Looking out my window I saw a young man running.
He was waving his arms,
yelling, "Locusts! The locusts are coming!" and he looked absolutely mad. He looked so wonderfully and perfectly mad, so delightfully and flawlessly mad that he might have been a great poet, or a great painter. Guy look like an artist and so I opened the window and called out to him, "Hey, what's the matter buddy, why don't you come up here and have a drink?" But he paid no attention,
he just kept on running and yelling, looking both beautiful and mad while peeking over his shoulder, running from some invisible enemy, tripping over his feet, falling, jumping back up, yelling "Shit! The locusts!" running further away, spectacular- made me wish I had a camera.

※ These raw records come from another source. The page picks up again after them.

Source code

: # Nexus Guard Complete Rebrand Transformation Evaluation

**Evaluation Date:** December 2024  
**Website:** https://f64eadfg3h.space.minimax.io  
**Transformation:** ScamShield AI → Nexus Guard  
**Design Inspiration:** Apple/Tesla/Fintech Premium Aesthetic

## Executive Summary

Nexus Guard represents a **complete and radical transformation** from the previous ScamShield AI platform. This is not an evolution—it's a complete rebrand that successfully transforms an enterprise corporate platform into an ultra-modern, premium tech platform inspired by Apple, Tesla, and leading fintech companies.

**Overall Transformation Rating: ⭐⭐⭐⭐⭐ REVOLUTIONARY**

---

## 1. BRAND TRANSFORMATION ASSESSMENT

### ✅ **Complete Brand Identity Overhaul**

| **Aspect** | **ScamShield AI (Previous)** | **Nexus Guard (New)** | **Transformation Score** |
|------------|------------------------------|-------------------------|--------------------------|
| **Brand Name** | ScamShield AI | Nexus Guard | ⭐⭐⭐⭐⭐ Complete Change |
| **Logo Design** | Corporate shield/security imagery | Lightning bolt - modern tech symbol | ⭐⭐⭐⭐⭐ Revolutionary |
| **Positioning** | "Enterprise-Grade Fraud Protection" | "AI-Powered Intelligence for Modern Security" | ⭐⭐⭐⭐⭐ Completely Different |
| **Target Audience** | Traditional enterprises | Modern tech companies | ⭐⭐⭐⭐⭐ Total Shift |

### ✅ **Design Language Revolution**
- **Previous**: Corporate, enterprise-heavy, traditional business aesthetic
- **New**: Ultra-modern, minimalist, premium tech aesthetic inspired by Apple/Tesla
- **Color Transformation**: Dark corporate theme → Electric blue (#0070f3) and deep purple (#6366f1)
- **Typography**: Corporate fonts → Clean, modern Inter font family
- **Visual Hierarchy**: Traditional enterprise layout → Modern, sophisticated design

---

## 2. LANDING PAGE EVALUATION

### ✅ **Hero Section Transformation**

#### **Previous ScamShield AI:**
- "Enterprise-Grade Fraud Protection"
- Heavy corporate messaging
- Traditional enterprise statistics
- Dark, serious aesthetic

So I started thinking about cameras.
Wondering how much a good one would go for, nothing too fancy, just something capable. I knocked off the beer and got up for another, opened the fridge and grabbed a can of domestic, opened that while thinking about cameras, drank half in one shot and it tasted so damned good, so damned delicious and satisfying that it made me think about my future. This is what I thought, 'I'll never get anywhere like this, just drinking more and typing worse and my liver has got to be beat to all hell, the lungs are up next, cancer around the corner and herpes down the hall and I'll never get anywhere, shit, anywhere at all(I finished the beer,
feeling disgusted with myself, truly, totally, completely fucking disgusted, and I thought some more and finally I thought)screw it, every man is a machine and every machine needs fuel!' I started screaming at the beer can. "Fuel! That's all you are, just fuel for the machine! No more and no less. Just plain old fuel! You got that? Huh?"
"Crunch-Crunch"
"What was that?"
"Crunch-Crunch, Crunch-Crunch." And the sun had disappeared, blotted out from the sky and replaced with "Crunch-Crunch,
Crunch-Crunch." And then I heard screaming, no words, just screaming, might have been the Arab, maybe he had gotten to paradise and realized that it was a fraud, or maybe it was that mad artist who had run away earlier, or maybe it was the beer can, who knows? Who cares? Crunch-Crunch? My windows began to bulge in towards the room. Small grasshopper shapes crawled along the panes and the wood started to creak, Crunch-Crunch, and I had a few beers left so I opened them all at once, gulped one down, stuck a smoke into my face and waited for the locusts.